EXERCISE REQUIREMENTS >>
Should a picture appear anywhere in the data, omit it and copy everything else exactly.

DATASET CONTENT >>
----
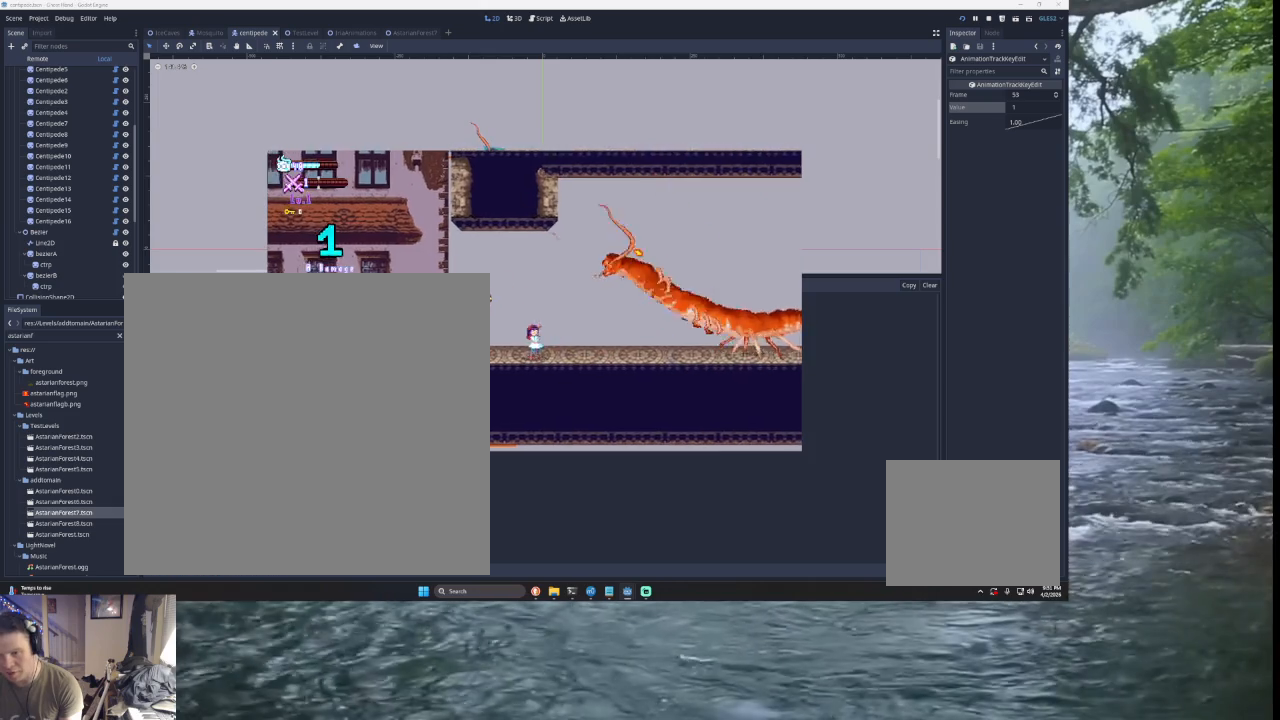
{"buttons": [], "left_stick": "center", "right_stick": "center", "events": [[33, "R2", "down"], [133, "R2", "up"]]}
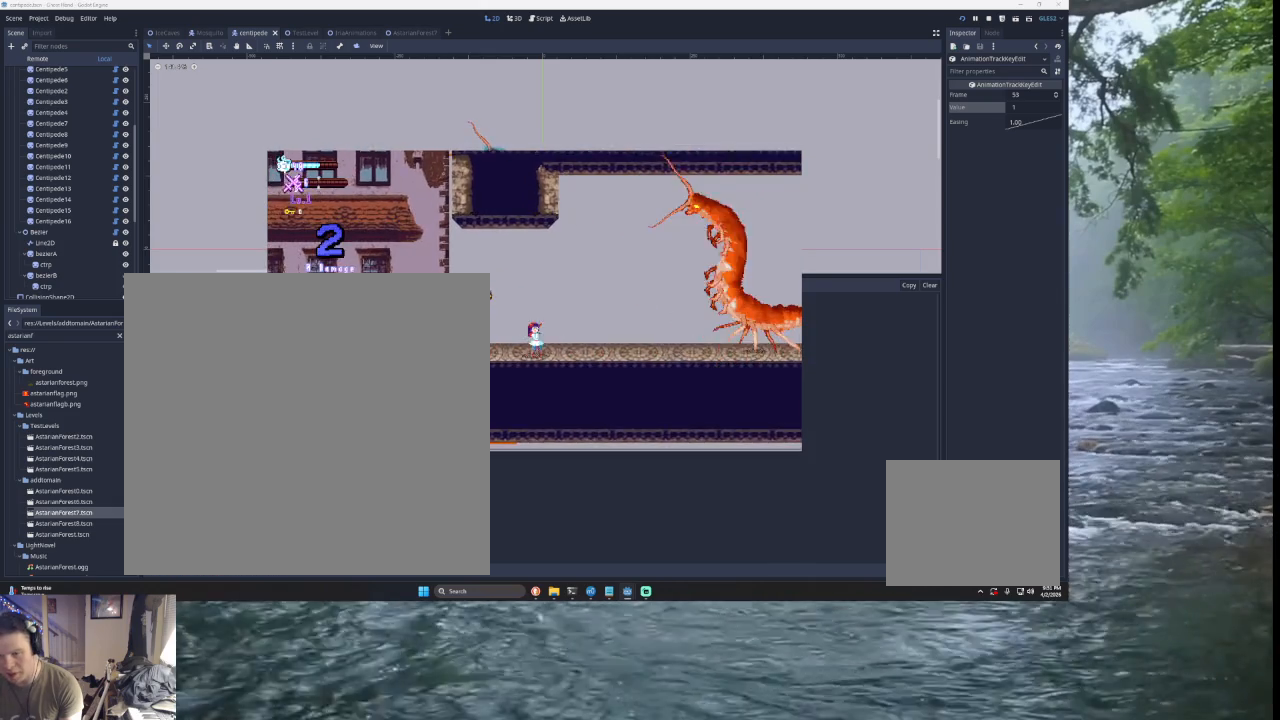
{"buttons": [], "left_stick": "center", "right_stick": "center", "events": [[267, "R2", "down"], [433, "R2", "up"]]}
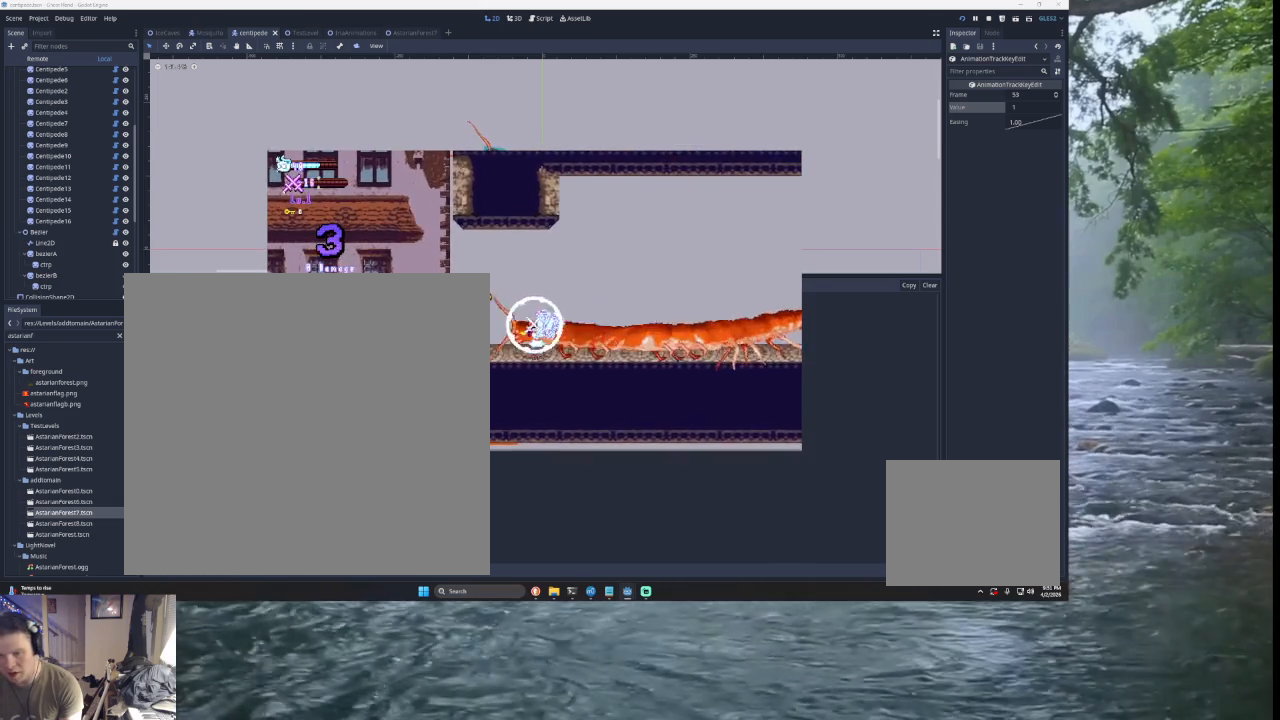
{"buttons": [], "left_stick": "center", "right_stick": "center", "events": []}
----
SOLUTION >>
{"buttons": [], "left_stick": "center", "right_stick": "center", "events": [[33, "R2", "down"], [133, "R2", "up"]]}
{"buttons": [], "left_stick": "center", "right_stick": "center", "events": [[267, "R2", "down"], [433, "R2", "up"]]}
{"buttons": [], "left_stick": "center", "right_stick": "center", "events": []}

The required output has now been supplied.